HES’lere karşı herkes dava açabilir 
Gürkan ayrıca, Danıştay’ın, içtihatlara dayanarak vermiş olduğu kararın da HES’lere karşı sürdürülen hukuksal mücadelenin önemli bir dayanağı olduğuna işaret ederek; “Ankara 3. İdare Mahkemesi’nin davayı reddetme gerekçeleri, sürdürülen hukuk mücadelesinde önümüze konmaktadır. Çevresine, toprağına, suyuna, doğal yaşam alanlarına duyarlı, yaşama sahip çıkan her yurttaş bu konuda davacı ve taraf olabilir. Anayasal hak ve sorumluluklar gereği her yurttaşın böyle bir hakkı ve sorumluluğu bulunmaktadır. Danıştay kararı bu bakımdan önemlidir. Mahkemeler, ‘ihlal edilen kişisel ve meşru bir menfaati bulunmadığı için ehliyetsizlik’ gerekçeleriyle açılan davaların reddi yönünde karar veremeyecektir. İktidarın, bu yönde de hukuksal düzenlemeler yapa çalışması içerisinde olduğunu biliyoruz.

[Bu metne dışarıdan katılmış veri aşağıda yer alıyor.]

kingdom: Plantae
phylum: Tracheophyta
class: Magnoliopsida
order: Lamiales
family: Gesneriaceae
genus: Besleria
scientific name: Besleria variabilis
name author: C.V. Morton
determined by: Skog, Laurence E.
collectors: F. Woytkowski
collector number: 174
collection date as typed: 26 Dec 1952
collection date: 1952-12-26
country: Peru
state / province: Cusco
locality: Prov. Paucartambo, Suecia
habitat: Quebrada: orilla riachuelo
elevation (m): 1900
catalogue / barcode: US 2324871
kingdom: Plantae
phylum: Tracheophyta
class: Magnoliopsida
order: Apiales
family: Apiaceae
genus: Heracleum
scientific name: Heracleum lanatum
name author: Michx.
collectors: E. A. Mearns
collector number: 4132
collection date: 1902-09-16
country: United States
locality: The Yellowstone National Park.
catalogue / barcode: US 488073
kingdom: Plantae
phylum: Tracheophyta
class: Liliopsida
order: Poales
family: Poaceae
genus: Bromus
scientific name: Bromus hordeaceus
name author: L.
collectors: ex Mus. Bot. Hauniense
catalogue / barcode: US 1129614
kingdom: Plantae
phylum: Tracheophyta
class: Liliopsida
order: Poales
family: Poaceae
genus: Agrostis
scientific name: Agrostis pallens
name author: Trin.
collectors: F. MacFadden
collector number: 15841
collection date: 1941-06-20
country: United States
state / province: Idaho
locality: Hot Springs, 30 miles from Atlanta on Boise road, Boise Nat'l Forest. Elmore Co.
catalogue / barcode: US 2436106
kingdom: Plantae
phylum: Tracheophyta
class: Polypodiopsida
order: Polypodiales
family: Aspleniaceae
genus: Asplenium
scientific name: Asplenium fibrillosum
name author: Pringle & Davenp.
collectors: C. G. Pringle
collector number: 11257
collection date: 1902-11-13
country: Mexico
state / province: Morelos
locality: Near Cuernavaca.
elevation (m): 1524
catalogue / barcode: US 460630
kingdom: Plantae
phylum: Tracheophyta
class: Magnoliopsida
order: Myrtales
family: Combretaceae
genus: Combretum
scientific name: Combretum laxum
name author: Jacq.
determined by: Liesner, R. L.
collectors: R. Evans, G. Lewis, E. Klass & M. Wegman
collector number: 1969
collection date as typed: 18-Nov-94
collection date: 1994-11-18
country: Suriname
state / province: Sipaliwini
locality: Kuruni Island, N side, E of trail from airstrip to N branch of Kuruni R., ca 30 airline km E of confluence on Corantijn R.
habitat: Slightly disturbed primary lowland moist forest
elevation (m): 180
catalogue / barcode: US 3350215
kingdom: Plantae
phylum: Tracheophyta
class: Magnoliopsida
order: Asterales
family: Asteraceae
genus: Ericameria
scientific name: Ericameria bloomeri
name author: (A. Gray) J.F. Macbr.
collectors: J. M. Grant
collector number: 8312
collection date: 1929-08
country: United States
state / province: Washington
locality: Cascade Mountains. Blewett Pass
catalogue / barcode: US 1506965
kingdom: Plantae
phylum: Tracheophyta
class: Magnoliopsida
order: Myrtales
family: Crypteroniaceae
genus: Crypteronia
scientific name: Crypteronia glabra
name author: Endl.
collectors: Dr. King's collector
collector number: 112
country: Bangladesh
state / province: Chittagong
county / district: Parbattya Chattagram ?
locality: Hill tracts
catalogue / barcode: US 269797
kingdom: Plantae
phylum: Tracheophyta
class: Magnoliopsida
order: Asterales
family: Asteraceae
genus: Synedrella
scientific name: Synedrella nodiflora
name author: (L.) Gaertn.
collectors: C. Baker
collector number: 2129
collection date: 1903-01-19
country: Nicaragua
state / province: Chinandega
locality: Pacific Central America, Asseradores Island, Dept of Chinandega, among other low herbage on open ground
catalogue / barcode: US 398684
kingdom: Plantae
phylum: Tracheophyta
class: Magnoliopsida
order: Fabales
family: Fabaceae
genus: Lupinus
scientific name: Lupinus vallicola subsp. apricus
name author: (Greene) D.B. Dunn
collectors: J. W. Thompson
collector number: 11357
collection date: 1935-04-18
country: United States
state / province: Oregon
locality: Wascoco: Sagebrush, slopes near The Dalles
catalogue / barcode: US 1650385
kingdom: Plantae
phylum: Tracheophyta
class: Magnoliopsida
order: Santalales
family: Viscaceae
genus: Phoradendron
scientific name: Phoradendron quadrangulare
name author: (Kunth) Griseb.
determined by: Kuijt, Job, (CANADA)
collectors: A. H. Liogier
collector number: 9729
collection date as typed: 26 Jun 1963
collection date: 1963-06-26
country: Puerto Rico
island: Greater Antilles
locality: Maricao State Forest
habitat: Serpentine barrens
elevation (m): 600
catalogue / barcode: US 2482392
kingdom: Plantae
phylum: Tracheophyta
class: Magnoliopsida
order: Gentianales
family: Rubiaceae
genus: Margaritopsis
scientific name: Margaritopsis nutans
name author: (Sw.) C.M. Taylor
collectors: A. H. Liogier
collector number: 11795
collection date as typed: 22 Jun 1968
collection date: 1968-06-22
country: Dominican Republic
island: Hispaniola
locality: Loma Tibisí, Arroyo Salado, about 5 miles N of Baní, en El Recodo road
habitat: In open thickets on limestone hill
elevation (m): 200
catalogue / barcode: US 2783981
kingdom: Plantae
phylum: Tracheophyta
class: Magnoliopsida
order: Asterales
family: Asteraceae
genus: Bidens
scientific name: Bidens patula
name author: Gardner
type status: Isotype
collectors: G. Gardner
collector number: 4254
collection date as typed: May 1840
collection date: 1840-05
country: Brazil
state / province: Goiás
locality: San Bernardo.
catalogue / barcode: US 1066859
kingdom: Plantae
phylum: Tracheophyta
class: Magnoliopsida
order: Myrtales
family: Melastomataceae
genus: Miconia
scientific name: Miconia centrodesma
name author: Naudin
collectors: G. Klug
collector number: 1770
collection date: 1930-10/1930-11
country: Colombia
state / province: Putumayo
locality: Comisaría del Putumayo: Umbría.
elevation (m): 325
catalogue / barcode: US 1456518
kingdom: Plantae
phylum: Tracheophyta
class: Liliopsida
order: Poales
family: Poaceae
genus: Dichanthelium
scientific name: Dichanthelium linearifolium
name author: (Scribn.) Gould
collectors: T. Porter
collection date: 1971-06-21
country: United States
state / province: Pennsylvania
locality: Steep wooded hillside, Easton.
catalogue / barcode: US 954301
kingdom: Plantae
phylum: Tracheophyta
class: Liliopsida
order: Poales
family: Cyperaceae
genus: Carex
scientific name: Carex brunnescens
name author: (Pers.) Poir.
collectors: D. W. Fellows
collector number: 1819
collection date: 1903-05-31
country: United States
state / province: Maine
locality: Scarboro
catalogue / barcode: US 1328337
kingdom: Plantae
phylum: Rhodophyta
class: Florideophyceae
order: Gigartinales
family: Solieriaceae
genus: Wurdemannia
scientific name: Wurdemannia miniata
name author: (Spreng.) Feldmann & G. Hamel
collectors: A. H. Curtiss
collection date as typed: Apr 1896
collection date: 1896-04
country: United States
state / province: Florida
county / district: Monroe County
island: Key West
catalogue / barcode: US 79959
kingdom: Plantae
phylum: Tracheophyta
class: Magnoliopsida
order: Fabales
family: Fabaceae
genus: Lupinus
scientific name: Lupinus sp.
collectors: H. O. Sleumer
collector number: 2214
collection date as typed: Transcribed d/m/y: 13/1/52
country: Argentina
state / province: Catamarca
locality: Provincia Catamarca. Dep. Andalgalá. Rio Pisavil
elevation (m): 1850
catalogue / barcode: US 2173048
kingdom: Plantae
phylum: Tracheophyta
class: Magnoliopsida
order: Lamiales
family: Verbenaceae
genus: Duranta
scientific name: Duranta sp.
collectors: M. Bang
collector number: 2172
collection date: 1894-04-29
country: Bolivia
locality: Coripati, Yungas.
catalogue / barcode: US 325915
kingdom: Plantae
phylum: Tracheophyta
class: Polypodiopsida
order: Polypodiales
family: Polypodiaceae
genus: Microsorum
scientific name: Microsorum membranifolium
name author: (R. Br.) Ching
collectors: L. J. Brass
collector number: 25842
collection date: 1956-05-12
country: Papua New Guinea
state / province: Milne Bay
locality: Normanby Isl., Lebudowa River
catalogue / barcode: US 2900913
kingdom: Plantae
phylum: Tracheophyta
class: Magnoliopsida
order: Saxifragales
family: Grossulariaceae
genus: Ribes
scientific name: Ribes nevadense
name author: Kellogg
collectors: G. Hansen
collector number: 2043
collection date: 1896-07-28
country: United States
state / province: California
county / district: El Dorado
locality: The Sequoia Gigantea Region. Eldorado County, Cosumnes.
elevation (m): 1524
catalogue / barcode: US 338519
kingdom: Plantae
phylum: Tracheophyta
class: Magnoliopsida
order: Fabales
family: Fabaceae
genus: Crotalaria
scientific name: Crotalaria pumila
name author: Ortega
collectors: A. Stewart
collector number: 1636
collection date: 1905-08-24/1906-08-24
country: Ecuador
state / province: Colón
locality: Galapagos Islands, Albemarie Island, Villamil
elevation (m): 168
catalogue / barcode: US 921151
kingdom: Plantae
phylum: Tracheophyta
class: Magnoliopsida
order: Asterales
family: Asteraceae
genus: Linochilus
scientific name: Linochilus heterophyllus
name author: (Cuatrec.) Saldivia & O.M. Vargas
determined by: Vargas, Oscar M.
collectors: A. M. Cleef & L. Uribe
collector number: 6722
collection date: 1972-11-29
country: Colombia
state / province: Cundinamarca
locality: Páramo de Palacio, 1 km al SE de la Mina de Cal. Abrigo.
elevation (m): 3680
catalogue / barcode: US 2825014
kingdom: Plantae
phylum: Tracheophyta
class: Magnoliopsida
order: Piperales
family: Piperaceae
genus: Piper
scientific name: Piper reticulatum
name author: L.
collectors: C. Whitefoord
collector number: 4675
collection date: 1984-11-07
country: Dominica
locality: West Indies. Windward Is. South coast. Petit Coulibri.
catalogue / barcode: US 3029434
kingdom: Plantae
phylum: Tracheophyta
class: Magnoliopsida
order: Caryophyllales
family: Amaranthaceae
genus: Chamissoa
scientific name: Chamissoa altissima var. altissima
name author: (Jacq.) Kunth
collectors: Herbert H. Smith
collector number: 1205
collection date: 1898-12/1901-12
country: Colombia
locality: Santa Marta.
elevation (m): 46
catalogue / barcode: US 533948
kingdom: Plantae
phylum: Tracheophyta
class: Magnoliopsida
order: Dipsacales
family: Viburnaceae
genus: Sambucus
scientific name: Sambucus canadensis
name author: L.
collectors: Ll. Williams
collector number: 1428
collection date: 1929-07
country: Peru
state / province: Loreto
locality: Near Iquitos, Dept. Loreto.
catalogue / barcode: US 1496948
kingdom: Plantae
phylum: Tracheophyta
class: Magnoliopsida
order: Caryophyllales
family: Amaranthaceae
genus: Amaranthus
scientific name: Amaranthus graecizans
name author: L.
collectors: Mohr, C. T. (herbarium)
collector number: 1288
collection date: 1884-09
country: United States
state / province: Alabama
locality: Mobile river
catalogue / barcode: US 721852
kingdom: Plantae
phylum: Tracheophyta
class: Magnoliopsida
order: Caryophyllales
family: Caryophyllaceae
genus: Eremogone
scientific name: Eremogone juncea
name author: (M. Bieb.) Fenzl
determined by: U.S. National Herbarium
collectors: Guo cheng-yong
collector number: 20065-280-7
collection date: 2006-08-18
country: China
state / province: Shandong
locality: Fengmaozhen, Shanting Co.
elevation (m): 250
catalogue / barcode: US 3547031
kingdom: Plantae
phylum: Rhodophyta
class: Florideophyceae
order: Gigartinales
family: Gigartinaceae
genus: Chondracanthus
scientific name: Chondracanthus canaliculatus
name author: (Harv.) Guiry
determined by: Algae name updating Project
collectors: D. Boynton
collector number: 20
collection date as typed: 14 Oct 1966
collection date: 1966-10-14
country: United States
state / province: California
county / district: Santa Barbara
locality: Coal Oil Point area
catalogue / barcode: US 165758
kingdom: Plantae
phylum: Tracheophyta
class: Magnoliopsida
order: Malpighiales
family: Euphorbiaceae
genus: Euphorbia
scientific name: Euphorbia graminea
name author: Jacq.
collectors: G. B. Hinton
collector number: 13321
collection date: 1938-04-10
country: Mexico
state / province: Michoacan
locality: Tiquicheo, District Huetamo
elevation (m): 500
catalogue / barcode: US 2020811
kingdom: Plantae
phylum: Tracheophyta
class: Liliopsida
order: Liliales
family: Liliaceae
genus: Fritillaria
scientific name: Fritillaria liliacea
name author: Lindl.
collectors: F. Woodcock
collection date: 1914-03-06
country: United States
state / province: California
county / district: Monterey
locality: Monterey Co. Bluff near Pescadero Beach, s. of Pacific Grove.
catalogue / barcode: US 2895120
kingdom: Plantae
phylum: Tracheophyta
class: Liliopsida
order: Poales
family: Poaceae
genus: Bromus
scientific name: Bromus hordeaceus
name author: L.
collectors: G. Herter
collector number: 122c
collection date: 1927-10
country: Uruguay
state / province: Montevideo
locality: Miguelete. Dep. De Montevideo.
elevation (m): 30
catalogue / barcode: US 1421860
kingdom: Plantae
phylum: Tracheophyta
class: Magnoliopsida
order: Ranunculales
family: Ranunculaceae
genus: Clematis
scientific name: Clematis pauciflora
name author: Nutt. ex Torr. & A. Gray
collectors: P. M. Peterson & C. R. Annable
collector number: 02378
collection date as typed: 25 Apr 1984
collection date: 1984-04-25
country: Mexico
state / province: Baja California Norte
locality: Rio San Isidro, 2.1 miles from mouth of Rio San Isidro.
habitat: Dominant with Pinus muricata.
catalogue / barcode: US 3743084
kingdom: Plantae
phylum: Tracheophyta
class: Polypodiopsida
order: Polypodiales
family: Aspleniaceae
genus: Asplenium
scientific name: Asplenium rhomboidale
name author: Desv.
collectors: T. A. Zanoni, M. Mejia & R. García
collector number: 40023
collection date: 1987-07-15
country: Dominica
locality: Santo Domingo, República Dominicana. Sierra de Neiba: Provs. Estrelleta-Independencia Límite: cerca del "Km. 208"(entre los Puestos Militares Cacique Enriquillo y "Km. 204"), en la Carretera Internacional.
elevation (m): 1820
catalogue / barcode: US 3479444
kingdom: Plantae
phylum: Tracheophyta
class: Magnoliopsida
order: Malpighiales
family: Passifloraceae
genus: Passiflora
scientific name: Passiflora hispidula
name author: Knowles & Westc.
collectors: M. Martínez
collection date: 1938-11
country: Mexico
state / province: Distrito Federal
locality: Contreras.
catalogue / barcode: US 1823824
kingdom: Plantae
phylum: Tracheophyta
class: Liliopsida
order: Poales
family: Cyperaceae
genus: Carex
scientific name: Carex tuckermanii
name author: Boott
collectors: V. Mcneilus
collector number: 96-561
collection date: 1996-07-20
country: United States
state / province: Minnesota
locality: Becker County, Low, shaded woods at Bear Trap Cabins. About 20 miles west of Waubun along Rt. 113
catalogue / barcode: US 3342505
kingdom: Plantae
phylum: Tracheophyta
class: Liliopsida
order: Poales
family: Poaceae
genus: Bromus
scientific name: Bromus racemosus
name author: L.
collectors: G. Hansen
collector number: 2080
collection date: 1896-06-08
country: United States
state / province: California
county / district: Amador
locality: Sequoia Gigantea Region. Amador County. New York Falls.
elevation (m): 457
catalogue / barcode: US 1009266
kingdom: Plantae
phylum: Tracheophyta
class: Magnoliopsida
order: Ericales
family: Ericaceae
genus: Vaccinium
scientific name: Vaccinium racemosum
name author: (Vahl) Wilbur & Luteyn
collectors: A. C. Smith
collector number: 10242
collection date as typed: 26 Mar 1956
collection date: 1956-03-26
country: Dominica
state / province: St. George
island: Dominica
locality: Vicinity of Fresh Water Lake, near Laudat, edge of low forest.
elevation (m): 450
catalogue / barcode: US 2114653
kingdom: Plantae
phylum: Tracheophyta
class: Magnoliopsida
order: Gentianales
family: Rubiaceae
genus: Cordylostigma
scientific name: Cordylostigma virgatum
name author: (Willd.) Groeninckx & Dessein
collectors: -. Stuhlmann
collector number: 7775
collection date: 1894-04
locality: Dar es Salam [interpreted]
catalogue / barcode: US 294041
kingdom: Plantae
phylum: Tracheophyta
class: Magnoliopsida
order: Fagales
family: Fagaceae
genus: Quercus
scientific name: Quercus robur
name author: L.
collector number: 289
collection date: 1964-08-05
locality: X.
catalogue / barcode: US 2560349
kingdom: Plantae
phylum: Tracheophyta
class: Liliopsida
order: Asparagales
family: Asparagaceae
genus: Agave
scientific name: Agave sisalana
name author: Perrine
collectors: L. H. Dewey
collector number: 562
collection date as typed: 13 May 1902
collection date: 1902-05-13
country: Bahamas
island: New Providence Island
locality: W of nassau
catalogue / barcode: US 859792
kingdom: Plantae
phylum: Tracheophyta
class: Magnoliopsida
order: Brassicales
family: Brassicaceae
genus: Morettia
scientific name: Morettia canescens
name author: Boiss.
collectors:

Ancak, sadece hukuka değil, yasa ve yönetmeliklere, mevzuata ve özellikle de bilime ve akıla aykırı bu projelerin hiçbir şekilde kabul edilmesi mümkün değildir” şeklinde konuştu. 
Hukuk mücadelesinin önü kesilmek isteniyor 
Daha önce de Ordu İdare Mahkemesi’nin, Fatsa’daki Bolaman Deresi üzerinde kurulması planlanan Atilla 1-2 Regülatörleri ve HES projesi için verilen ‘ÇED Gerekli Değildir’ Kararının iptali için açılan davada, bu şekilde bir karar verdiğini anımsatan Gürkan, “Dolayısıyla Ordu İdare Mahkemesi, Danıştay ve Anayasa Mahkemesinin yerleşik içtihatlarına aykırı bir karar vermişti. Mahkeme, ‘davacıların bir kısmının HES yapılacak yörede ikamet etmediği ve o yöre nüfusuna kayıtlı olmadığı gerekçesiyle, söz konusu HES projesi için güncel ve meşru bir menfaatinin ihlal edildiğinden söz edilemeyeceği, bu nedenle bakılan davayı açma ehliyetinin bulunmadığı’ gerekçesi ile davayı reddetmişti. Bu açıdan değerlendirildiğinde, Paşalar HES hakkındaki süreç çok önemlidir. Emsal ve ders niteliğinde bir karardır. Bu durum, Bakan Eroğlu’nun, ‘Danıştay Başkanıyla görüştüm ve durumu anlattım. HES’le hiç alakası olmayan kişiler de bir HES için dava açabiliyor. Bu konuda hukuki düzenleme yapılması gerekiyor’ şeklindeki ifadelerinin ardından daha da önem kazanmıştır. Zira Ordu İdare Mahkemesinin söz konusu kararı, bu paralellikte ve mevcut hukuki düzenlemelere aykırı bir karar olarak tam da bu açıklamanın yapıldığı günlerde alınmıştır. Ankara 3. İdare Mahkemesi ve Danıştay 13. Dairesinin bu kararlarından sonra artık, sadece ‘iptal’ kararı verilmiş HES projelerinin değil, hukuka, bilime, akla, yasa ve yönetmelikler ile mevzuatlara, uluslararası anlaşmalara, koruma kararlarına aykırı olduğu açıkça ortaya konulan bütün HES projeleriyle ilgili ‘Su Kullanım Hakkı Anlaşmaları’ da iptal edilmelidir.”